Harbal wrote: ↑Fri Sep 16, 2022 7:20 pm
I have found a way to think of morality, or the priniple of it, as being objective, albeit that I may be the only one who thinks of it in such a way. Morality is objective in the sense that it exists within the human psyche.
Hold on, though.
Leprechauns "exist within the human psyche." So does the flat-earth theory...that, too is a phenomenon of human psyche, and at one time, a universal one.
Lust, greed, aggression, covetousness, deceptiveness, hatred...all exist within the human psyche. Where else? Are they "moral"?
The human being is programmed...
Whoops! Passsive voice.

That means a sentence with no "doer" specified.
Before we go on, who is your "programmer"?
...with the capacity and propencity for adopting a system of morality.
The "programmer" is an entity capable of creating this thing called "morality"? And he puts it into the human psyche? Please continue...

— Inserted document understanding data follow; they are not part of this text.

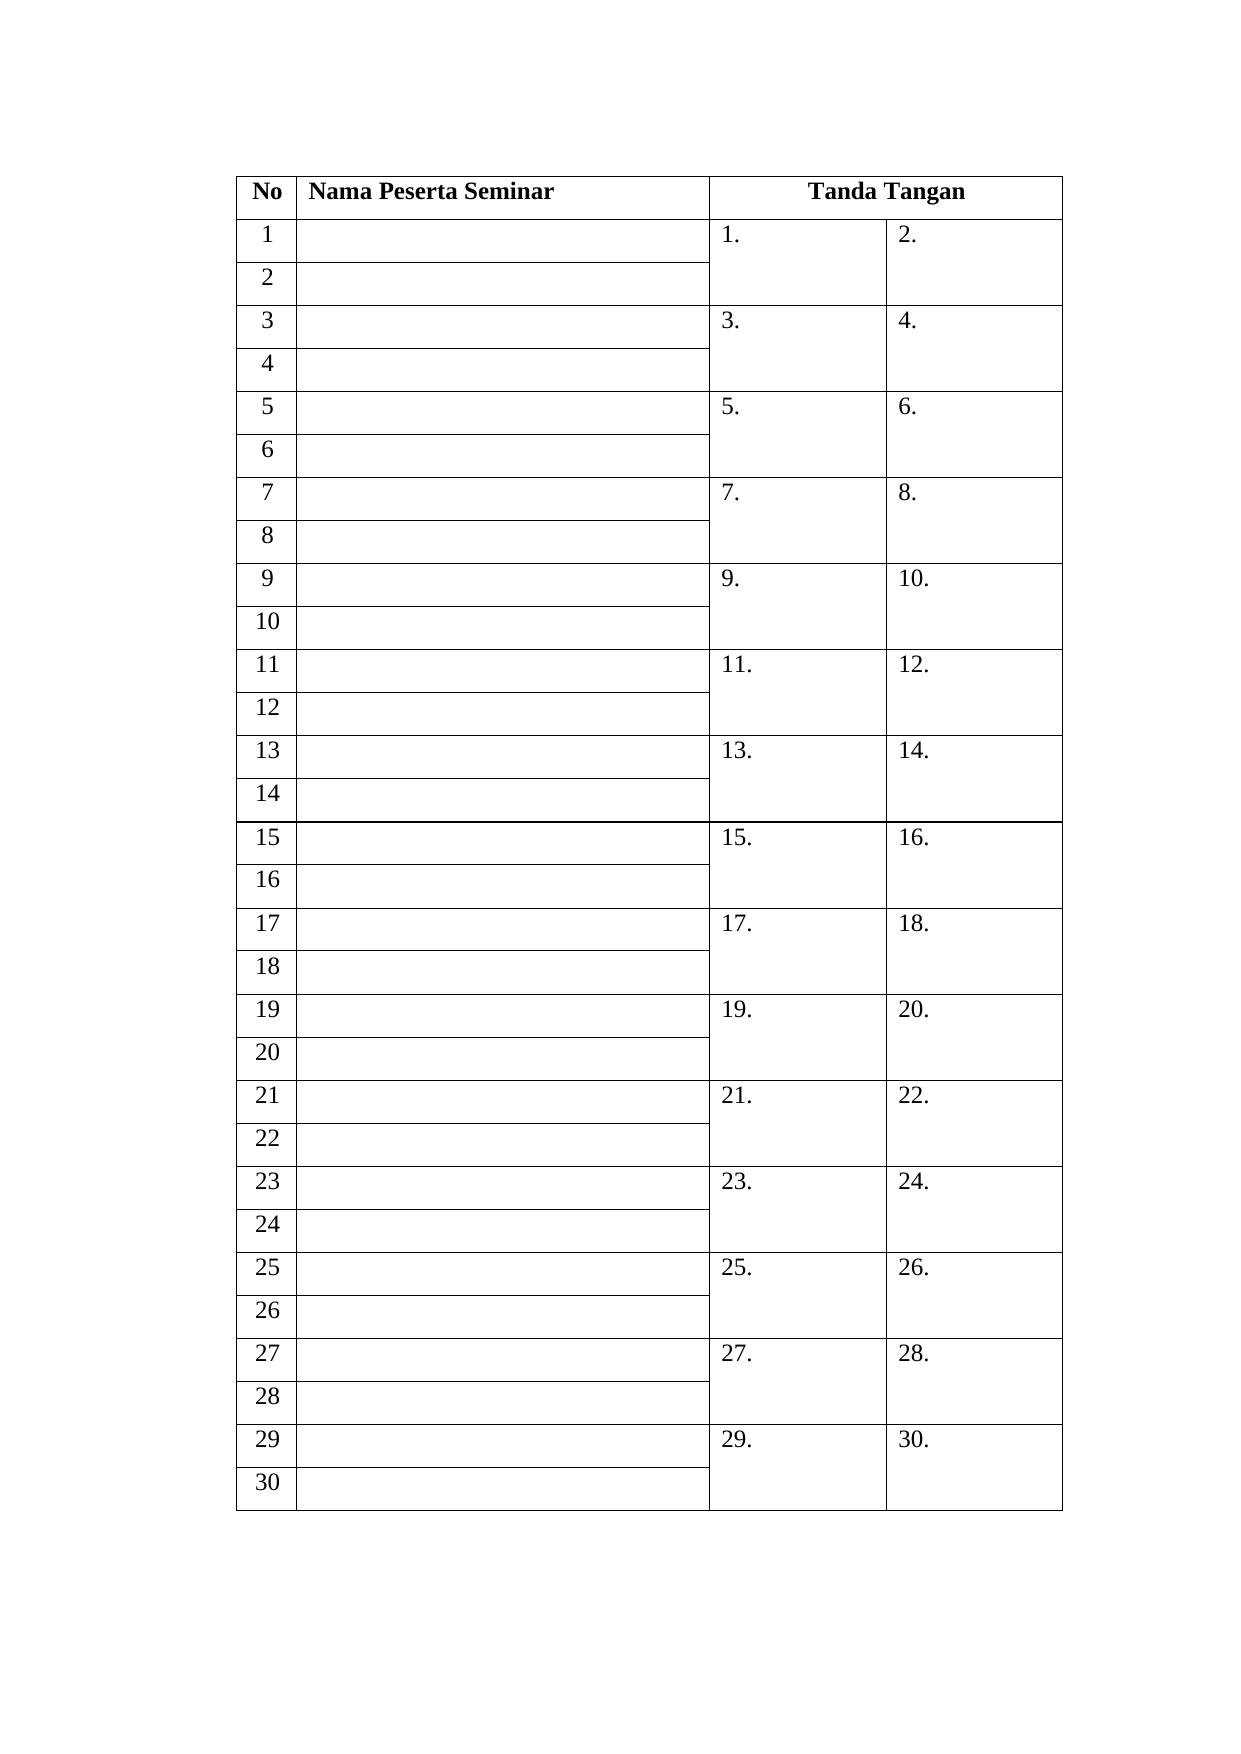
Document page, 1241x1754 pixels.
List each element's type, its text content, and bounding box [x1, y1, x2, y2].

table_cell 18. [887, 909, 1062, 994]
table_cell 15. [710, 823, 886, 907]
table_cell 18 [237, 951, 296, 994]
table_cell 23 [237, 1167, 296, 1209]
table_cell [297, 263, 709, 305]
table_cell 15 [237, 823, 296, 864]
table_cell 6 [237, 435, 296, 477]
table_cell 13. [710, 736, 886, 821]
table_cell 21 [237, 1081, 296, 1123]
table_cell 28 [237, 1382, 296, 1424]
table_cell [297, 1167, 709, 1209]
table_cell 29 [237, 1425, 296, 1467]
table_cell [297, 349, 709, 391]
table_cell 1. [710, 220, 886, 305]
table_cell [297, 1038, 709, 1080]
table_cell 23. [710, 1167, 886, 1252]
table_cell 30. [887, 1425, 1062, 1510]
table_header Nama Peserta Seminar [297, 177, 709, 218]
table_cell 17 [237, 909, 296, 950]
table_cell [297, 1339, 709, 1381]
table_cell 8 [237, 521, 296, 563]
table_cell [297, 693, 709, 735]
table_cell 3 [237, 306, 296, 348]
table_cell [297, 435, 709, 477]
table_cell 9. [710, 564, 886, 649]
table_cell [297, 736, 709, 778]
table_cell 27. [710, 1339, 886, 1424]
table_cell 26. [887, 1253, 1062, 1338]
table_cell 29. [710, 1425, 886, 1510]
table_cell 24. [887, 1167, 1062, 1252]
table_cell 4. [887, 306, 1062, 391]
table_cell [297, 478, 709, 520]
table_header No [237, 177, 296, 218]
table_cell [297, 1253, 709, 1295]
table_cell [297, 1210, 709, 1252]
table_cell 16. [887, 823, 1062, 907]
table_cell 11 [237, 650, 296, 692]
table_cell 2. [887, 220, 1062, 305]
table_cell 5. [710, 392, 886, 477]
table_cell 13 [237, 736, 296, 778]
table_cell 26 [237, 1296, 296, 1338]
table_cell [297, 1382, 709, 1424]
table_cell 20 [237, 1038, 296, 1080]
table_cell 25 [237, 1253, 296, 1295]
table_cell [297, 1296, 709, 1338]
table_cell [297, 779, 709, 821]
table_cell [297, 392, 709, 434]
table_cell 1 [237, 220, 296, 262]
table_cell [297, 995, 709, 1037]
table_cell 8. [887, 478, 1062, 563]
table_cell 19. [710, 995, 886, 1080]
table_cell 30 [237, 1468, 296, 1510]
table_cell [297, 220, 709, 262]
table_cell 19 [237, 995, 296, 1037]
table_cell 27 [237, 1339, 296, 1381]
table_cell 22. [887, 1081, 1062, 1166]
table_cell 5 [237, 392, 296, 434]
table_cell [297, 521, 709, 563]
table_cell 22 [237, 1124, 296, 1166]
table_header Tanda Tangan [710, 177, 1062, 218]
table_cell 14. [887, 736, 1062, 821]
table_cell 10. [887, 564, 1062, 649]
table_cell 28. [887, 1339, 1062, 1424]
table_cell 14 [237, 779, 296, 821]
table_cell 17. [710, 909, 886, 994]
table_cell 12 [237, 693, 296, 735]
table_cell [297, 1425, 709, 1467]
table_cell 7 [237, 478, 296, 520]
table_cell 2 [237, 263, 296, 305]
table_cell 6. [887, 392, 1062, 477]
table_cell 3. [710, 306, 886, 391]
table_cell [297, 823, 709, 864]
table_cell 12. [887, 650, 1062, 735]
table_cell 9 [237, 564, 296, 606]
table_cell [297, 306, 709, 348]
table_cell [297, 564, 709, 606]
table_cell [297, 650, 709, 692]
table_cell 4 [237, 349, 296, 391]
table_cell [297, 607, 709, 649]
table_cell [297, 865, 709, 907]
table_cell [297, 1468, 709, 1510]
table_cell 11. [710, 650, 886, 735]
table_cell 21. [710, 1081, 886, 1166]
table_cell 7. [710, 478, 886, 563]
table_cell [297, 951, 709, 994]
table_cell [297, 1124, 709, 1166]
table_cell [297, 1081, 709, 1123]
table_cell 24 [237, 1210, 296, 1252]
table_cell 20. [887, 995, 1062, 1080]
table_cell 25. [710, 1253, 886, 1338]
table_cell 16 [237, 865, 296, 907]
table_cell 10 [237, 607, 296, 649]
table_cell [297, 909, 709, 950]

This is so obvious that it accounts for the fact that it never occurs to those of us who have no vested interest in resisting that thought to even bother putting it into words, which is why we don't have those words readily available when called upon to produce them.

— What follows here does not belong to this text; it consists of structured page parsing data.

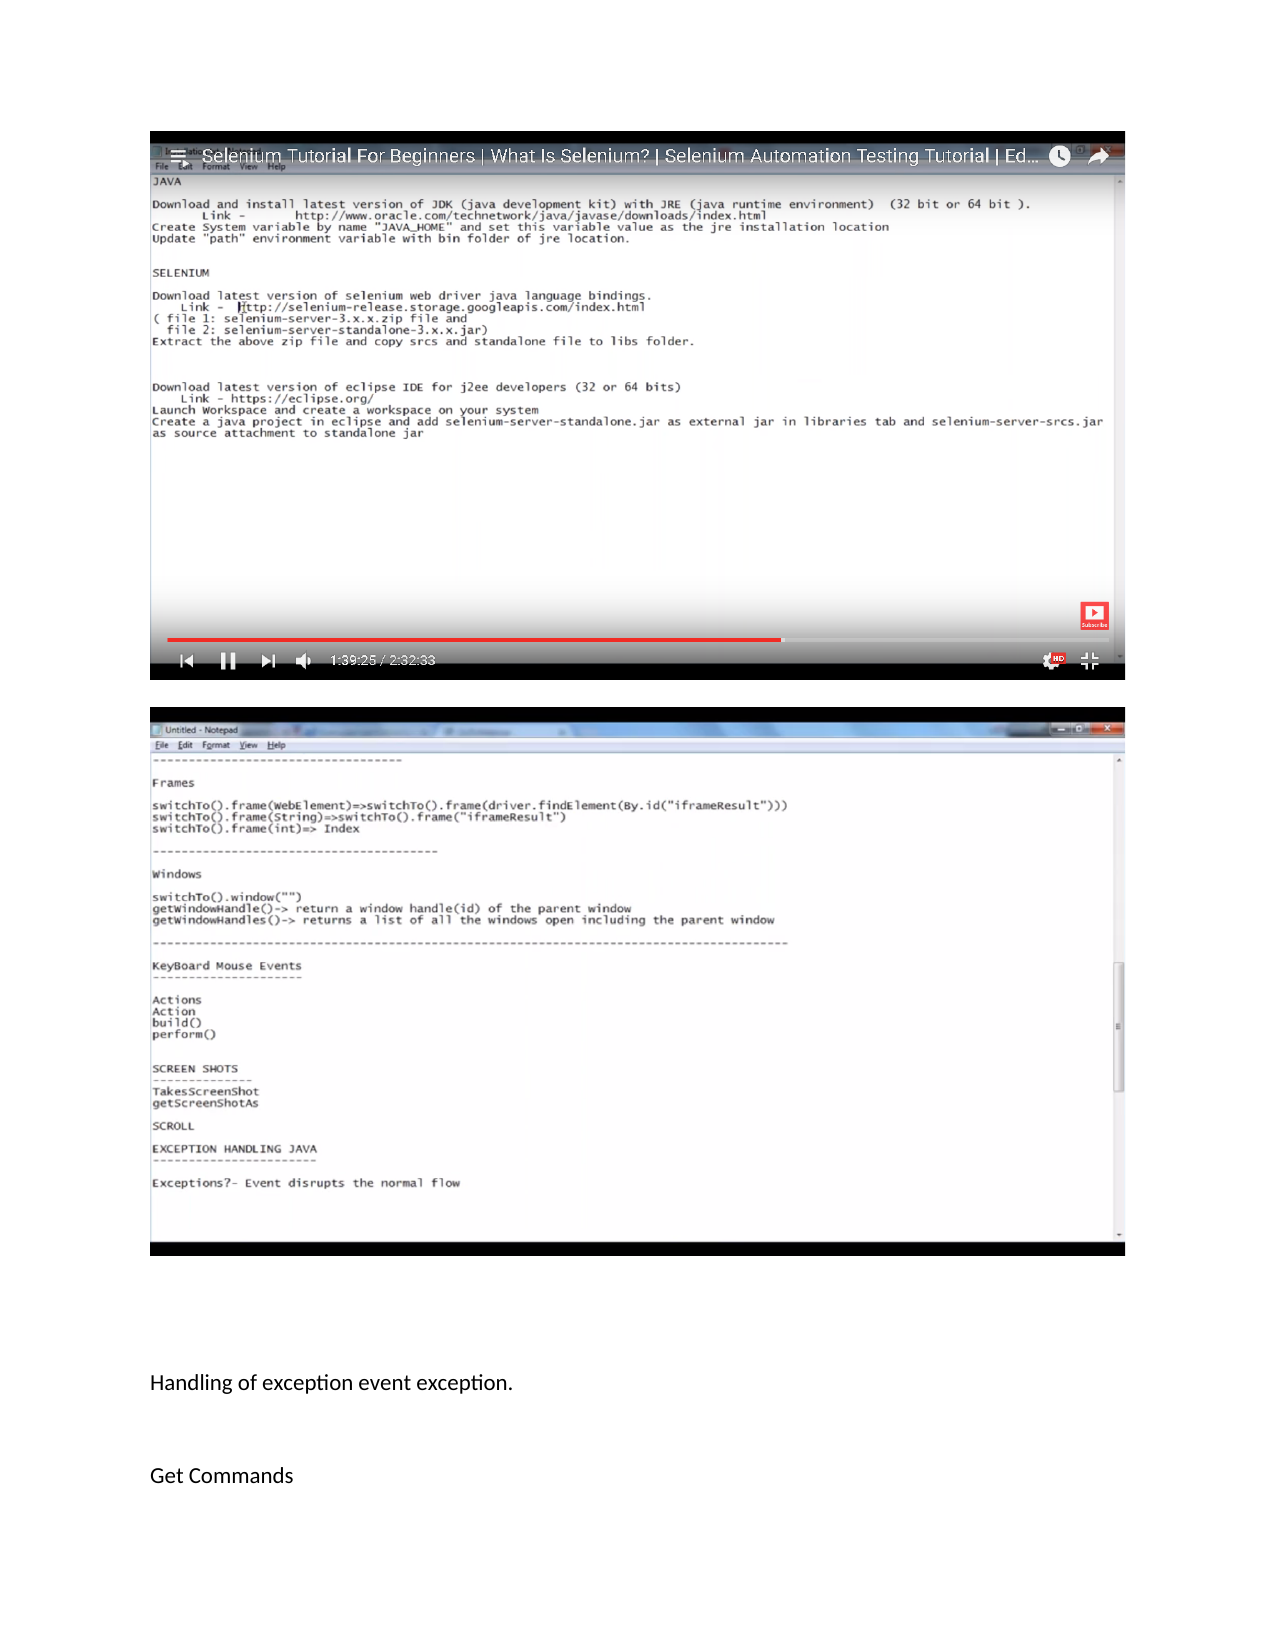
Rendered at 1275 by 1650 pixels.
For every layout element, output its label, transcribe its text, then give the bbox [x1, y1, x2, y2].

text Handling of exception event exception. [150, 1368, 1125, 1396]
picture [150, 131, 1125, 680]
picture [150, 707, 1125, 1256]
text Get Commands [150, 1462, 1125, 1490]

The impulse to believe in morality is subconscious, you mean? And some of us, if we spend time thinking about it, maybe, can also process it consciously? We can "put it into words," but they cannot, because although they're "programmed" justs as we are, they "don't have those world readily available?"
Am I with you, so far?
All we need now is to explain how it came to be that impersonal forces, or evolution, "came up with" the idea to program us, universally, for a thing that has no reality outside the psyche. Once we understand that, maybe the problem of morality will indeed be solved...
...and we'll all suddenly realize that none of us really needed to be moral at all. Rather like Nietzsche said.